• **EXERCISE AIM**:
Produce a faithful copy of every record below, without the pictures.

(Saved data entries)
···
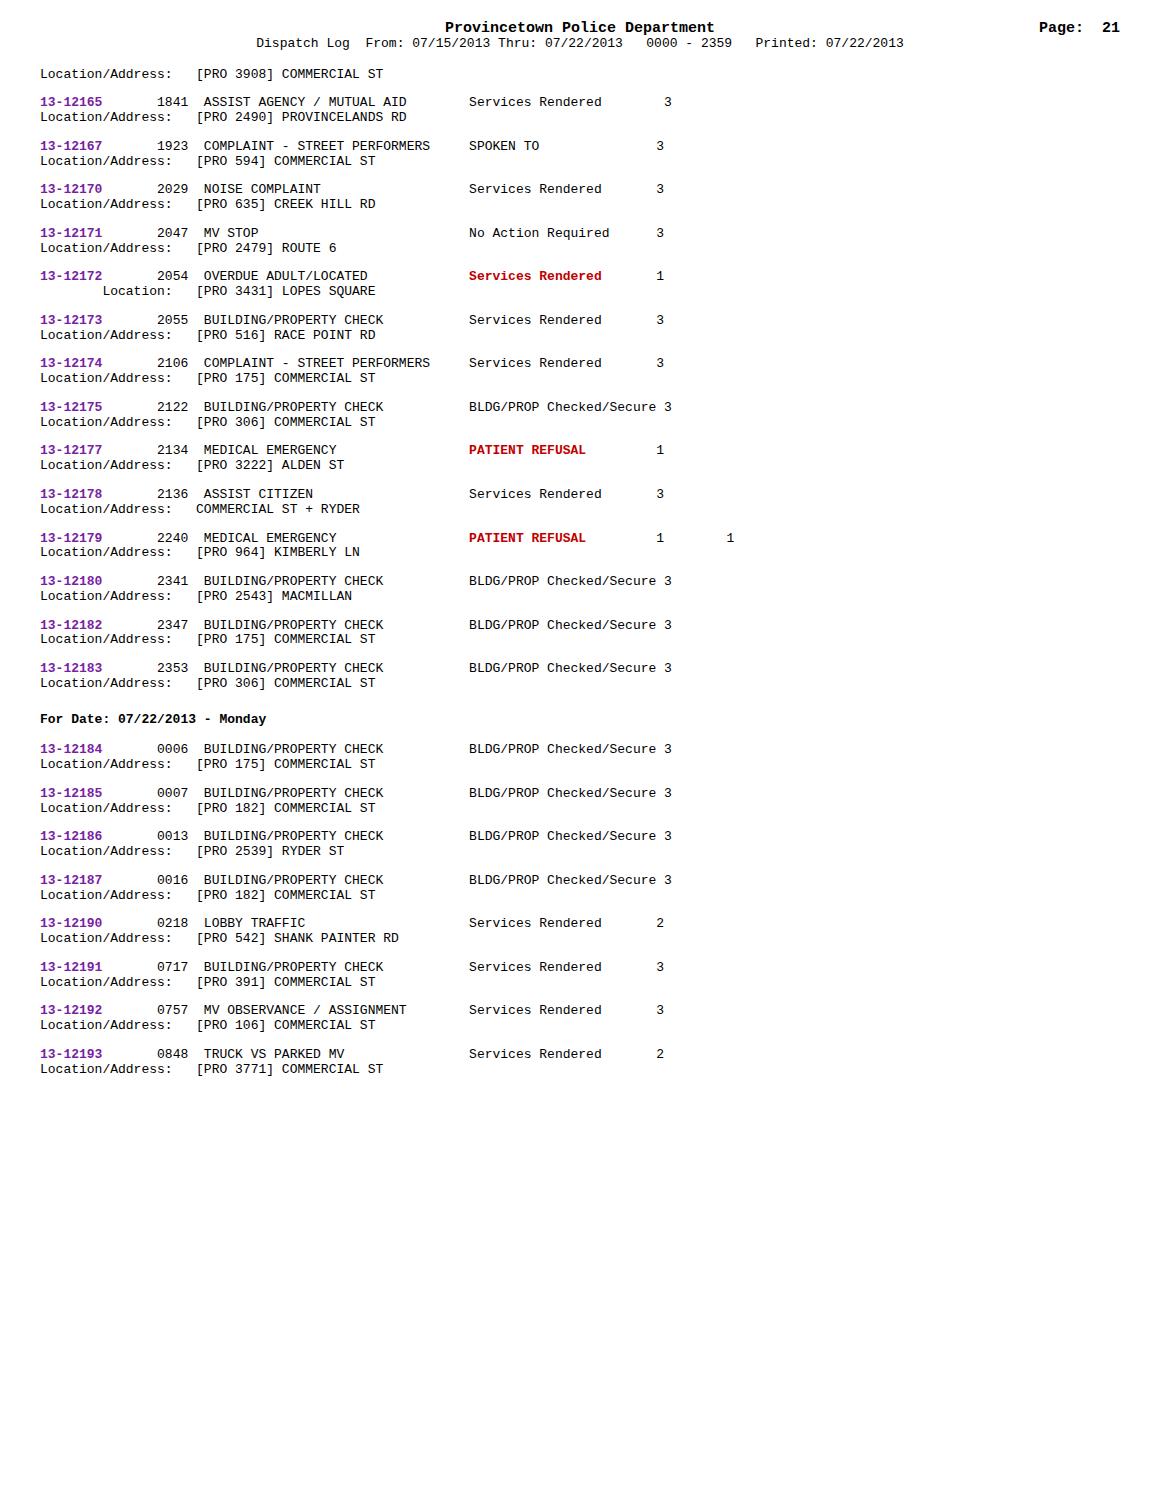Provincetown Police Department Page: 21
Dispatch Log From: 07/15/2013 Thru: 07/22/2013 0000 - 2359 Printed: 07/22/2013
Location/Address: [PRO 3908] COMMERCIAL ST
13-12165 1841 ASSIST AGENCY / MUTUAL AID Services Rendered 3 Location/Address: [PRO 2490] PROVINCELANDS RD
13-12167 1923 COMPLAINT - STREET PERFORMERS SPOKEN TO 3 Location/Address: [PRO 594] COMMERCIAL ST
13-12170 2029 NOISE COMPLAINT Services Rendered 3 Location/Address: [PRO 635] CREEK HILL RD
13-12171 2047 MV STOP No Action Required 3 Location/Address: [PRO 2479] ROUTE 6
13-12172 2054 OVERDUE ADULT/LOCATED Services Rendered 1 Location: [PRO 3431] LOPES SQUARE
13-12173 2055 BUILDING/PROPERTY CHECK Services Rendered 3 Location/Address: [PRO 516] RACE POINT RD
13-12174 2106 COMPLAINT - STREET PERFORMERS Services Rendered 3 Location/Address: [PRO 175] COMMERCIAL ST
13-12175 2122 BUILDING/PROPERTY CHECK BLDG/PROP Checked/Secure 3 Location/Address: [PRO 306] COMMERCIAL ST
13-12177 2134 MEDICAL EMERGENCY PATIENT REFUSAL 1 Location/Address: [PRO 3222] ALDEN ST
13-12178 2136 ASSIST CITIZEN Services Rendered 3 Location/Address: COMMERCIAL ST + RYDER
13-12179 2240 MEDICAL EMERGENCY PATIENT REFUSAL 1 1 Location/Address: [PRO 964] KIMBERLY LN
13-12180 2341 BUILDING/PROPERTY CHECK BLDG/PROP Checked/Secure 3 Location/Address: [PRO 2543] MACMILLAN
13-12182 2347 BUILDING/PROPERTY CHECK BLDG/PROP Checked/Secure 3 Location/Address: [PRO 175] COMMERCIAL ST
13-12183 2353 BUILDING/PROPERTY CHECK BLDG/PROP Checked/Secure 3 Location/Address: [PRO 306] COMMERCIAL ST
For Date: 07/22/2013 - Monday
13-12184 0006 BUILDING/PROPERTY CHECK BLDG/PROP Checked/Secure 3 Location/Address: [PRO 175] COMMERCIAL ST
13-12185 0007 BUILDING/PROPERTY CHECK BLDG/PROP Checked/Secure 3 Location/Address: [PRO 182] COMMERCIAL ST
13-12186 0013 BUILDING/PROPERTY CHECK BLDG/PROP Checked/Secure 3 Location/Address: [PRO 2539] RYDER ST
13-12187 0016 BUILDING/PROPERTY CHECK BLDG/PROP Checked/Secure 3 Location/Address: [PRO 182] COMMERCIAL ST
13-12190 0218 LOBBY TRAFFIC Services Rendered 2 Location/Address: [PRO 542] SHANK PAINTER RD
13-12191 0717 BUILDING/PROPERTY CHECK Services Rendered 3 Location/Address: [PRO 391] COMMERCIAL ST
13-12192 0757 MV OBSERVANCE / ASSIGNMENT Services Rendered 3 Location/Address: [PRO 106] COMMERCIAL ST
13-12193 0848 TRUCK VS PARKED MV Services Rendered 2 Location/Address: [PRO 3771] COMMERCIAL ST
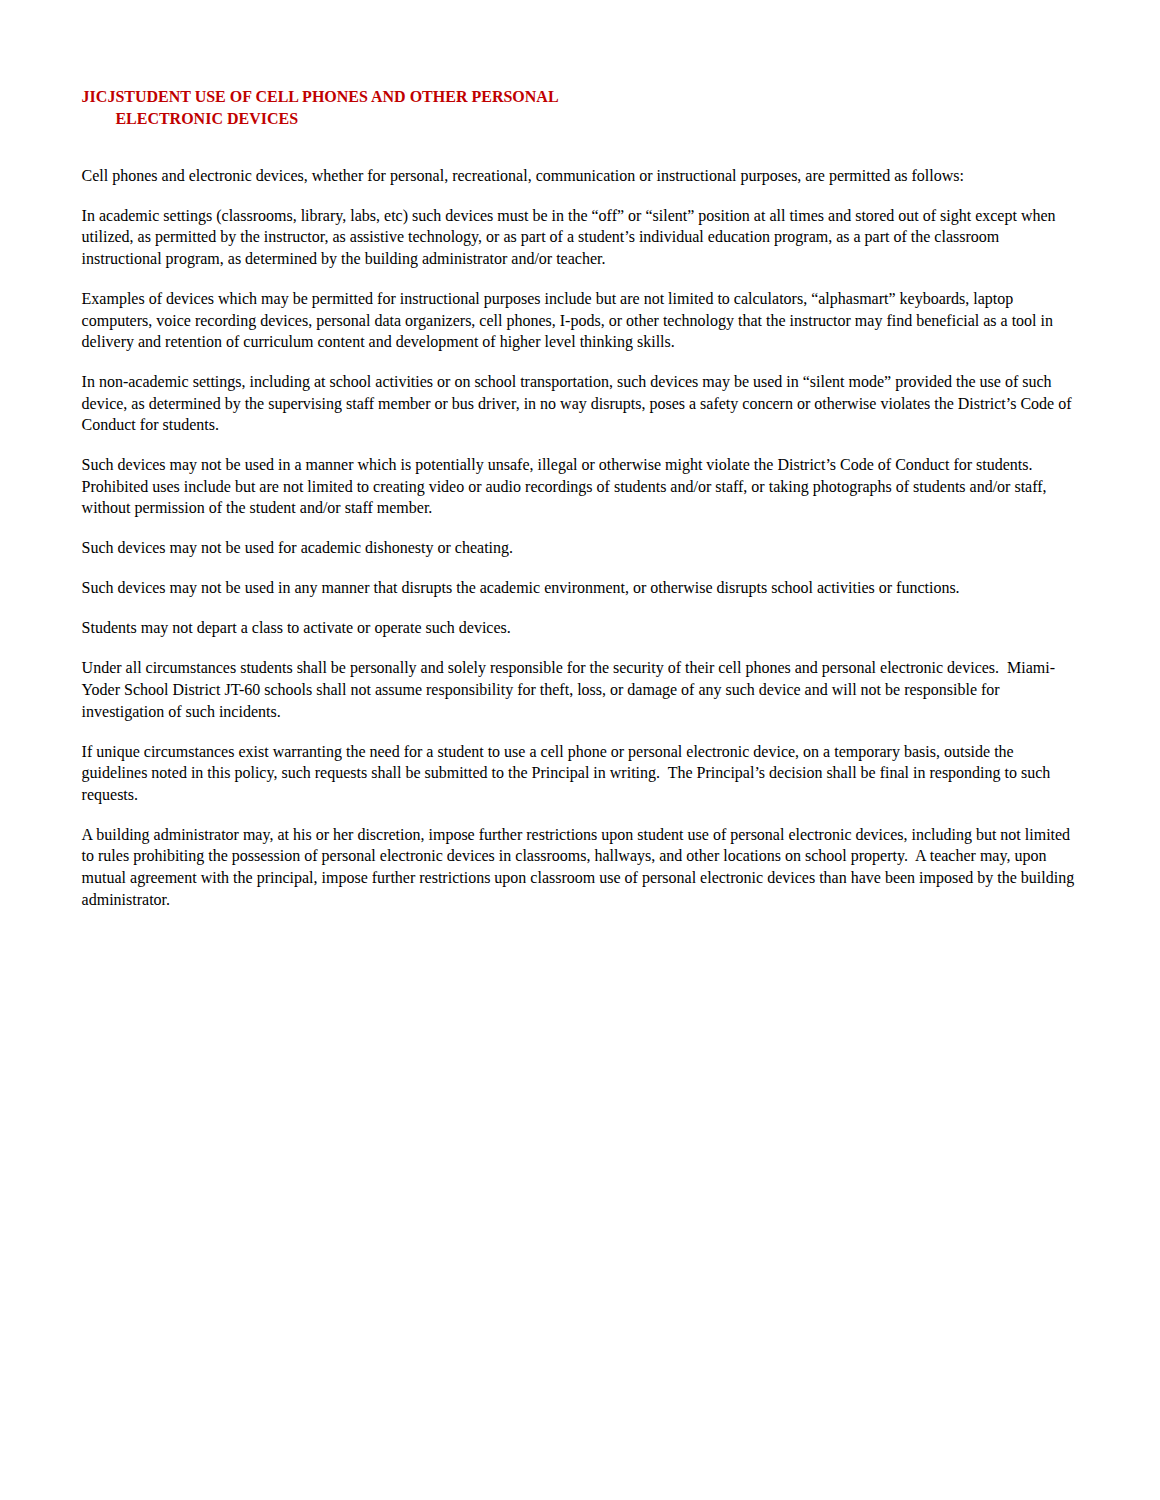| JICJ | STUDENT USE OF CELL PHONES AND OTHER PERSONAL ELECTRONIC DEVICES |
Cell phones and electronic devices, whether for personal, recreational, communication or instructional purposes, are permitted as follows:
In academic settings (classrooms, library, labs, etc) such devices must be in the “off” or “silent” position at all times and stored out of sight except when utilized, as permitted by the instructor, as assistive technology, or as part of a student’s individual education program, as a part of the classroom instructional program, as determined by the building administrator and/or teacher.
Examples of devices which may be permitted for instructional purposes include but are not limited to calculators, “alphasmart” keyboards, laptop computers, voice recording devices, personal data organizers, cell phones, I-pods, or other technology that the instructor may find beneficial as a tool in delivery and retention of curriculum content and development of higher level thinking skills.
In non-academic settings, including at school activities or on school transportation, such devices may be used in “silent mode” provided the use of such device, as determined by the supervising staff member or bus driver, in no way disrupts, poses a safety concern or otherwise violates the District’s Code of Conduct for students.
Such devices may not be used in a manner which is potentially unsafe, illegal or otherwise might violate the District’s Code of Conduct for students. Prohibited uses include but are not limited to creating video or audio recordings of students and/or staff, or taking photographs of students and/or staff, without permission of the student and/or staff member.
Such devices may not be used for academic dishonesty or cheating.
Such devices may not be used in any manner that disrupts the academic environment, or otherwise disrupts school activities or functions.
Students may not depart a class to activate or operate such devices.
Under all circumstances students shall be personally and solely responsible for the security of their cell phones and personal electronic devices. Miami-Yoder School District JT-60 schools shall not assume responsibility for theft, loss, or damage of any such device and will not be responsible for investigation of such incidents.
If unique circumstances exist warranting the need for a student to use a cell phone or personal electronic device, on a temporary basis, outside the guidelines noted in this policy, such requests shall be submitted to the Principal in writing. The Principal’s decision shall be final in responding to such requests.
A building administrator may, at his or her discretion, impose further restrictions upon student use of personal electronic devices, including but not limited to rules prohibiting the possession of personal electronic devices in classrooms, hallways, and other locations on school property. A teacher may, upon mutual agreement with the principal, impose further restrictions upon classroom use of personal electronic devices than have been imposed by the building administrator.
···
• **YOUR RESPONSE**:
Provincetown Police Department Page: 21
Dispatch Log From: 07/15/2013 Thru: 07/22/2013 0000 - 2359 Printed: 07/22/2013
Location/Address: [PRO 3908] COMMERCIAL ST
13-12165 1841 ASSIST AGENCY / MUTUAL AID Services Rendered 3 Location/Address: [PRO 2490] PROVINCELANDS RD
13-12167 1923 COMPLAINT - STREET PERFORMERS SPOKEN TO 3 Location/Address: [PRO 594] COMMERCIAL ST
13-12170 2029 NOISE COMPLAINT Services Rendered 3 Location/Address: [PRO 635] CREEK HILL RD
13-12171 2047 MV STOP No Action Required 3 Location/Address: [PRO 2479] ROUTE 6
13-12172 2054 OVERDUE ADULT/LOCATED Services Rendered 1 Location: [PRO 3431] LOPES SQUARE
13-12173 2055 BUILDING/PROPERTY CHECK Services Rendered 3 Location/Address: [PRO 516] RACE POINT RD
13-12174 2106 COMPLAINT - STREET PERFORMERS Services Rendered 3 Location/Address: [PRO 175] COMMERCIAL ST
13-12175 2122 BUILDING/PROPERTY CHECK BLDG/PROP Checked/Secure 3 Location/Address: [PRO 306] COMMERCIAL ST
13-12177 2134 MEDICAL EMERGENCY PATIENT REFUSAL 1 Location/Address: [PRO 3222] ALDEN ST
13-12178 2136 ASSIST CITIZEN Services Rendered 3 Location/Address: COMMERCIAL ST + RYDER
13-12179 2240 MEDICAL EMERGENCY PATIENT REFUSAL 1 1 Location/Address: [PRO 964] KIMBERLY LN
13-12180 2341 BUILDING/PROPERTY CHECK BLDG/PROP Checked/Secure 3 Location/Address: [PRO 2543] MACMILLAN
13-12182 2347 BUILDING/PROPERTY CHECK BLDG/PROP Checked/Secure 3 Location/Address: [PRO 175] COMMERCIAL ST
13-12183 2353 BUILDING/PROPERTY CHECK BLDG/PROP Checked/Secure 3 Location/Address: [PRO 306] COMMERCIAL ST
For Date: 07/22/2013 - Monday
13-12184 0006 BUILDING/PROPERTY CHECK BLDG/PROP Checked/Secure 3 Location/Address: [PRO 175] COMMERCIAL ST
13-12185 0007 BUILDING/PROPERTY CHECK BLDG/PROP Checked/Secure 3 Location/Address: [PRO 182] COMMERCIAL ST
13-12186 0013 BUILDING/PROPERTY CHECK BLDG/PROP Checked/Secure 3 Location/Address: [PRO 2539] RYDER ST
13-12187 0016 BUILDING/PROPERTY CHECK BLDG/PROP Checked/Secure 3 Location/Address: [PRO 182] COMMERCIAL ST
13-12190 0218 LOBBY TRAFFIC Services Rendered 2 Location/Address: [PRO 542] SHANK PAINTER RD
13-12191 0717 BUILDING/PROPERTY CHECK Services Rendered 3 Location/Address: [PRO 391] COMMERCIAL ST
13-12192 0757 MV OBSERVANCE / ASSIGNMENT Services Rendered 3 Location/Address: [PRO 106] COMMERCIAL ST
13-12193 0848 TRUCK VS PARKED MV Services Rendered 2 Location/Address: [PRO 3771] COMMERCIAL ST
| JICJ | STUDENT USE OF CELL PHONES AND OTHER PERSONAL ELECTRONIC DEVICES |
Cell phones and electronic devices, whether for personal, recreational, communication or instructional purposes, are permitted as follows:
In academic settings (classrooms, library, labs, etc) such devices must be in the “off” or “silent” position at all times and stored out of sight except when utilized, as permitted by the instructor, as assistive technology, or as part of a student’s individual education program, as a part of the classroom instructional program, as determined by the building administrator and/or teacher.
Examples of devices which may be permitted for instructional purposes include but are not limited to calculators, “alphasmart” keyboards, laptop computers, voice recording devices, personal data organizers, cell phones, I-pods, or other technology that the instructor may find beneficial as a tool in delivery and retention of curriculum content and development of higher level thinking skills.
In non-academic settings, including at school activities or on school transportation, such devices may be used in “silent mode” provided the use of such device, as determined by the supervising staff member or bus driver, in no way disrupts, poses a safety concern or otherwise violates the District’s Code of Conduct for students.
Such devices may not be used in a manner which is potentially unsafe, illegal or otherwise might violate the District’s Code of Conduct for students. Prohibited uses include but are not limited to creating video or audio recordings of students and/or staff, or taking photographs of students and/or staff, without permission of the student and/or staff member.
Such devices may not be used for academic dishonesty or cheating.
Such devices may not be used in any manner that disrupts the academic environment, or otherwise disrupts school activities or functions.
Students may not depart a class to activate or operate such devices.
Under all circumstances students shall be personally and solely responsible for the security of their cell phones and personal electronic devices. Miami-Yoder School District JT-60 schools shall not assume responsibility for theft, loss, or damage of any such device and will not be responsible for investigation of such incidents.
If unique circumstances exist warranting the need for a student to use a cell phone or personal electronic device, on a temporary basis, outside the guidelines noted in this policy, such requests shall be submitted to the Principal in writing. The Principal’s decision shall be final in responding to such requests.
A building administrator may, at his or her discretion, impose further restrictions upon student use of personal electronic devices, including but not limited to rules prohibiting the possession of personal electronic devices in classrooms, hallways, and other locations on school property. A teacher may, upon mutual agreement with the principal, impose further restrictions upon classroom use of personal electronic devices than have been imposed by the building administrator.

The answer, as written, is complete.